Because “The Weekender” is more of an occasional consumer, daily text and email blasts might annoy this buyer. Retailers that are employing daily follow-ups as a marketing strategy should rethink their approach to marketing to this type of consumer. One way to avoid turning “The Weekender” off with your follow-up marketing is to segment your email and text blasts based on buying frequency or by building individual segments based on those who purchase at certain times of the week. 

Cannabis producers and cultivators should pay special attention to their packaging when thinking about marketing to “The Weekender”. Walking into a retail cannabis store nowadays can be an overwhelming experience for a novice, and for someone who has limited experience with cannabis your packaging needs to speak to them right when they walk in the door. 

Profile #5: The Patient

“The Patient” buyer profile is defined by their possession of a medical marijuana card. Medical marijuana patients have drastically different needs than those who are seeking cannabis for recreational usage. “The Patient” is purchasing cannabis to treat a medical condition or ailment, and as such, the way you market to them should be a little more educational and authoritative.

For cannabis retailers, all the budtenders on your staff that are servicing “The Patient” should be well-educated in the common medical reasons that people use cannabis.
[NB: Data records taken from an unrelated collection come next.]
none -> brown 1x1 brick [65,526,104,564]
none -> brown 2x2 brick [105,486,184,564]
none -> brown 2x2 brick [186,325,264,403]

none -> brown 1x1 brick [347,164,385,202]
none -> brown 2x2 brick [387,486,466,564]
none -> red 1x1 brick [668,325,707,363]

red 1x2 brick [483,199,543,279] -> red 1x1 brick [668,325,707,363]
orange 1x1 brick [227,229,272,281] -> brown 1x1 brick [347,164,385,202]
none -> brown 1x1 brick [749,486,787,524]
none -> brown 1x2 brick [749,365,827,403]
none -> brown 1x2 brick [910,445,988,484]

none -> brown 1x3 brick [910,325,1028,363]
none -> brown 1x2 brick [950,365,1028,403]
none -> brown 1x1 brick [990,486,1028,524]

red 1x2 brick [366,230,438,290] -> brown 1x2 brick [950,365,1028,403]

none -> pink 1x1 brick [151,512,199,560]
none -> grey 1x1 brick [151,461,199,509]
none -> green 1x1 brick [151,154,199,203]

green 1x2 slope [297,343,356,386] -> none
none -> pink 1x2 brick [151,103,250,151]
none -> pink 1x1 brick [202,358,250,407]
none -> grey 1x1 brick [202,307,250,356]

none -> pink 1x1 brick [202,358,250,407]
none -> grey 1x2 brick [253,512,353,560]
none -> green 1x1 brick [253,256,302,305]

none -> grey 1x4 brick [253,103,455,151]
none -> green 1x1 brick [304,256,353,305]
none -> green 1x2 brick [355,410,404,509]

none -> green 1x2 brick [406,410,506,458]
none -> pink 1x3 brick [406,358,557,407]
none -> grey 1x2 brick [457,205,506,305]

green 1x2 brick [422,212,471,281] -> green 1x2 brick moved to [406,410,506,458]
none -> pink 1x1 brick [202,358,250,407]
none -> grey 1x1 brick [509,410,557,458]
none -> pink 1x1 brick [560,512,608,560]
Budtenders should be trained in the differences between the major cannabinoids, and how THC, cannabinoids, and terpenes all play a role in helping relieve specific ailments.

Oftentimes “The Patient” will need higher concentrated cannabis like wax and RSO, so offering the glassware needed to consume this type of medical cannabis not only helps your bottom line, but adds convenience for the buyer.

Offering delivery is also another way to attract and retain “The Patient” consumers (as long as it is legal in your state) as many of those, especially patients in severe pain or with terminal illnesses, might not be able to make a trip to your store.

Cultivators and producers should focus on quality, and diversifying their offerings by including concentrates or high CBD strains. We’ve seen many producers continue to leverage flashy branding on medical marijuana products, but tread lightly as it may turn some people off, especially those who are using medical marijuana only because they have to, and not because it gets them high.

Wrapping It All Up

These are just a few of the major buyer profiles that we’ve surmised after analyzing thousands of cannabis transactions both on the medical and recreational side. Depending on how long recreational cannabis has been legal in your area, you may have even more specific buyer profiles to target. Some of your buyers might even be a combination of the five profiles listed above.

When it comes to marketing, we believe that if you try to speak to everyone, you end up appealing to no one. You should leverage these buyer profiles to help you improve your marketing efforts, make decisions on what products to carry and/or manufacture, and manage your inventory accordingly to ensure that your cannabis business is giving your target customers exactly what they are looking for.